Superado el tardío vanguardismo español, cierta huella de los llamados Ibéricos, y no obstante el empeño de la crítica más oficialista en mantener la pujanza de la llamada escuela de Madrid, el realismo y el naturalismo adquieren nuevo brío dentro de la pintura del paisaje, donde Antonio López García es la figura capital. Con la firma del primero figura una delicada y aérea punta seca de ejemplar evocación naturalista. La siguiente referencia corresponde a Carmen Laffón, eje del paisajismo sevillano posterior a 1965; a mis ojos, con el almeriense y el jaenés, los más importantes, cada uno en su medida, de la paisajística a andaluza del último medio siglo. Pues bien, el cuadro firmado por Joaquín Sanz, “Paisaje con Figura”, conserva el aliento que habita la mirada de Carmen Laffón. Generalmente, pintor de paleta más azulada y también de finos y porosos interiores, especialmente los de su imprenta sevillana de la calle San Eloy.
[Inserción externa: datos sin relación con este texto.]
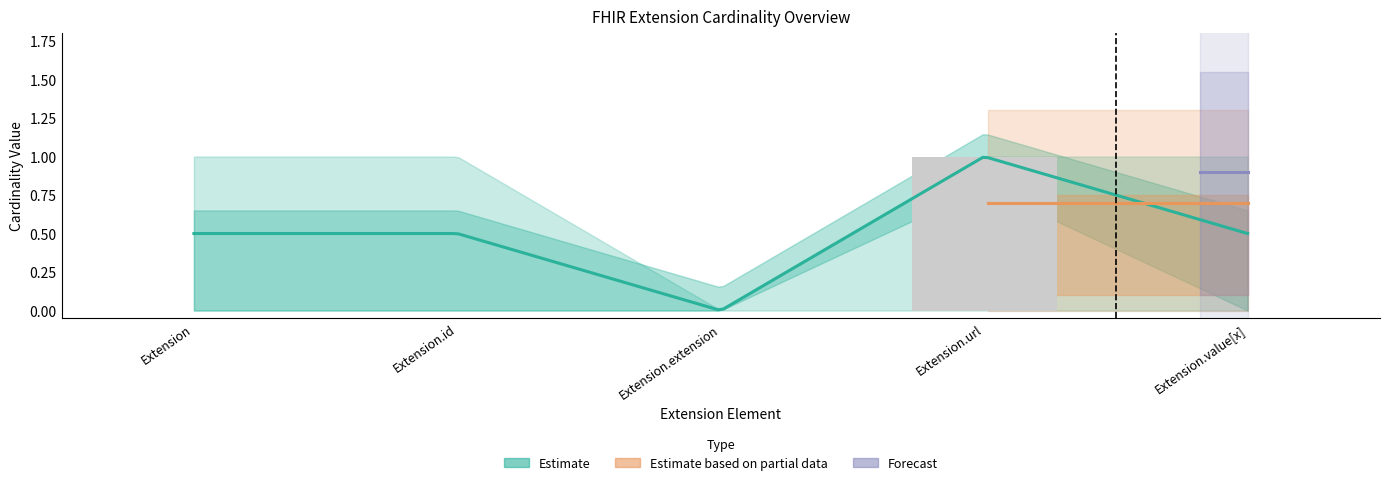

Which category has the lowest value in the min_cardinality series?

Extension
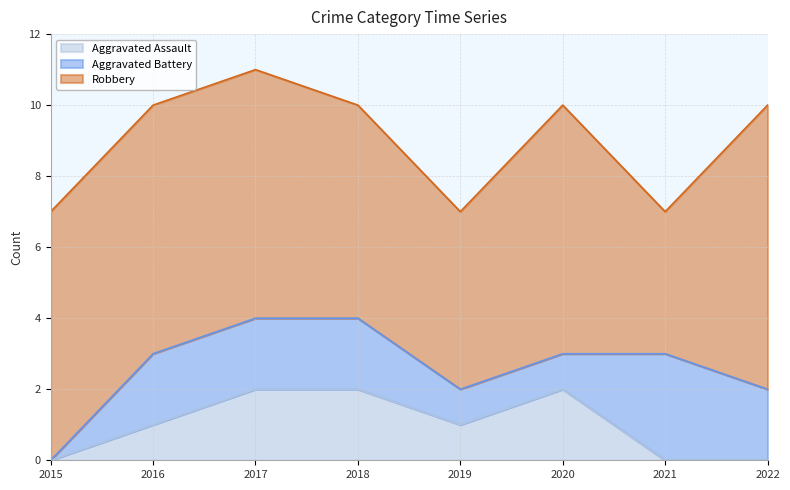

What is the sum of all Robbery values?

51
Entre otras piezas, figura también el brioso y gestual acrílico de Santiago Ydáñez antes citado, alguna obra mía que no voy a mencionar, y las dos jiennense como Manuel Kayseri, cuya obra está articulada con la austeridad y el mimo que acredita su quehacer; en cuanto a Juan Molino, la pieza que lo representa, firmada en 1973, desea mirar al universo del paisaje tendente a la Escuela de Madrid, alejada, claro es, de la gestualidad y el brío cromático del cuadro de la pintora granadina Irene Sánchez.